Физико-химические методы переноса чужеродной ДНК в клетки эукариот

Чужеродная ДНК может спонтанно проникать в клетки эукариот благодаря наличию в плазматической мембране белков, специфически связывающих ДНК. Путем эндоцитоза чужеродная ДНК попадает в цитоплазму в составе эндосом и обычно быстро разрушается лизосомальными ферментами. Только небольшая часть экзогенной ДНК выходит из экзосом, попадает в ядро и если не разрушается эндогенными нуклеазами, то может быть интегрирована в ДНК клетки. Такое, однако, случается достаточно редко. Исключение составляют скелетные мышцы, в которых благодаря низкой активности эндогенных нуклеаз и низкой пролиферативной активности введенная ДНК может долго (до 1 года) сохраняться и даже экспрессироваться.

Эффективная доставка чужеродной ДНК непосредственно в ядро клетки-мишени может быть осуществлена путем микроиньекции, при помощи электропорации, а также посредством перфорации клеточных мембран золотыми или вольфрамовыми микрочастицами, коньюгированными с чужеродными ДНК и разогнанными до высокой скорости (метод бомбардировки). Эти методы доставки применимы главным образом для клеток, культивируемых in vitro. Исключение составляет лишь метод бомбардировки с использованием специального "генного ружья", который успешно применяется in vivo.

Для повышения эффективности переноса обычно используют соединения или группы соединений, взаимодействующие с ДНК с образованием компактных структур, облегчающих проникновение ДНК в клетки и защищающих ее от действия нуклеаз. Примерами таких способов трансфекции являются система кальций-фосфорной коприципитации, а также рецептор-опосредованный транспорт, предусматривающий создание трехкомпонентной конструкции: ДНК-поликатион + лиганд + вирус.

В качестве лигандов используются специфические белки, такие как трансферрин, эритропоэтин, асиалогликопротеин, коньюгированный с альбумином инсулин и некоторые другие, взаимодействующие с клеточными рецепторами и обеспечивающие фиксацию генной конструкции на специфических клетках (Рис. 36).

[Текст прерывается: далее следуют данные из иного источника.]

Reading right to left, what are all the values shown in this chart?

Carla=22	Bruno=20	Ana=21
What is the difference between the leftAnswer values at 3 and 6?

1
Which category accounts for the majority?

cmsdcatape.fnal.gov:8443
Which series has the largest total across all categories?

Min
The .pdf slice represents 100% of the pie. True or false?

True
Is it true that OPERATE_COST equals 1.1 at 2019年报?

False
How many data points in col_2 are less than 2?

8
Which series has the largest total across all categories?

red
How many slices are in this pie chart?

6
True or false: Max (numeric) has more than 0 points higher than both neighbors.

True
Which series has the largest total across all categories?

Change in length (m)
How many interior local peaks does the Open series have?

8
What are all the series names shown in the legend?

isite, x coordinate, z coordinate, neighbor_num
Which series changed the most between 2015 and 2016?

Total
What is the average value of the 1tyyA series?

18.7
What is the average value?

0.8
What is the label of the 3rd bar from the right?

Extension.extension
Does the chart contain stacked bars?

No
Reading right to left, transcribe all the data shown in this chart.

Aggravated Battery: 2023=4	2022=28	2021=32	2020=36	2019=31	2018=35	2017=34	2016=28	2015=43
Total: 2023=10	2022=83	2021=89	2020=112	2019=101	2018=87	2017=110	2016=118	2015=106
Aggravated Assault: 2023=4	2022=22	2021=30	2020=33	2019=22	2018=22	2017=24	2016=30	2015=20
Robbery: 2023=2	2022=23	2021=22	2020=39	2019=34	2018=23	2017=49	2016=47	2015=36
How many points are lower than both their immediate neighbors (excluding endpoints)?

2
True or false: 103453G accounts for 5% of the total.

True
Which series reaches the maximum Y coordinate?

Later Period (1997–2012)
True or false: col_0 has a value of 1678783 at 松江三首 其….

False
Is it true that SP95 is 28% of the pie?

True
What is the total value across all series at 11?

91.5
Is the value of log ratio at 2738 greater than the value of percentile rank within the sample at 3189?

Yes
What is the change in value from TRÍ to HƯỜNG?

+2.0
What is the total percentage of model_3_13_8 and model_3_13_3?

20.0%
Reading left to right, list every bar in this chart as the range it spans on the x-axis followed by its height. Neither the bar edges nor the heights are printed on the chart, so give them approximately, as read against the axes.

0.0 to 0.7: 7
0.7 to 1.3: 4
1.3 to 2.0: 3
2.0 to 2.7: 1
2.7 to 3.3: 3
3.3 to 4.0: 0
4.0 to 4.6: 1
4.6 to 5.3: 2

Рис. 36 Рецептор-опосредованный перенос гена

Лиганды ковалентно присоединяются к связывающим и компактизующим чужеродную ДНК катионным носителям (полилизин, ДЭАЭ-декстран). Важным компонентом системы является аденовирус, выступающий в качестве эффективного фузогенного агента, обеспечивающего выход экзогенной ДНК из эндосом после попадания ее в цитоплазму клеток-мишеней. Адресная доставка и защита от действия лизосомальных ферментов обеспечивают высокую трансфекционную способность таких конструкций.

Еще одной системой, основанной на сочетании физико-химического подхода и использования вирусов, является конструкция, основанная на использовании филаментного фага fd для трансфекции эпителиальных клеток. Гены fd, кодирующие белки оболочки фага, экспрессируются на его поверхности. В один из них инсертируют последовательность, кодирующую поли-L-лизин. Полилизиновые мотивы в составе химерного белка связываются с плазмидной ДНК и удерживают ее на поверхности фага. В другой ген оболочки фага инсертируют последовательность ДНК, кодирующую какой-либо агент, специфически связывающийся с апикальной поверхностью эпителиальных клеток и интернализирующий конструкцию внутрь клетки. Для этой цели могут использоваться гены патогенных бактерий, поражающих кишечный эпителий, кодирующих белки интерналин и инвазин, а также последовательности ДНК, кодирующие пептидные фрагменты вариабельных доменов моноклональных антител.

Направленный перенос генов во многие типы клеток, содержащие трансферриновые рецепторы, может быть осуществлен при комплексировании ДНК с трансферрином. Использование в этом комплексе аденовирусного вектора существенно облегчает прохождение ДНК через эндосомы и попадание ее в ядро.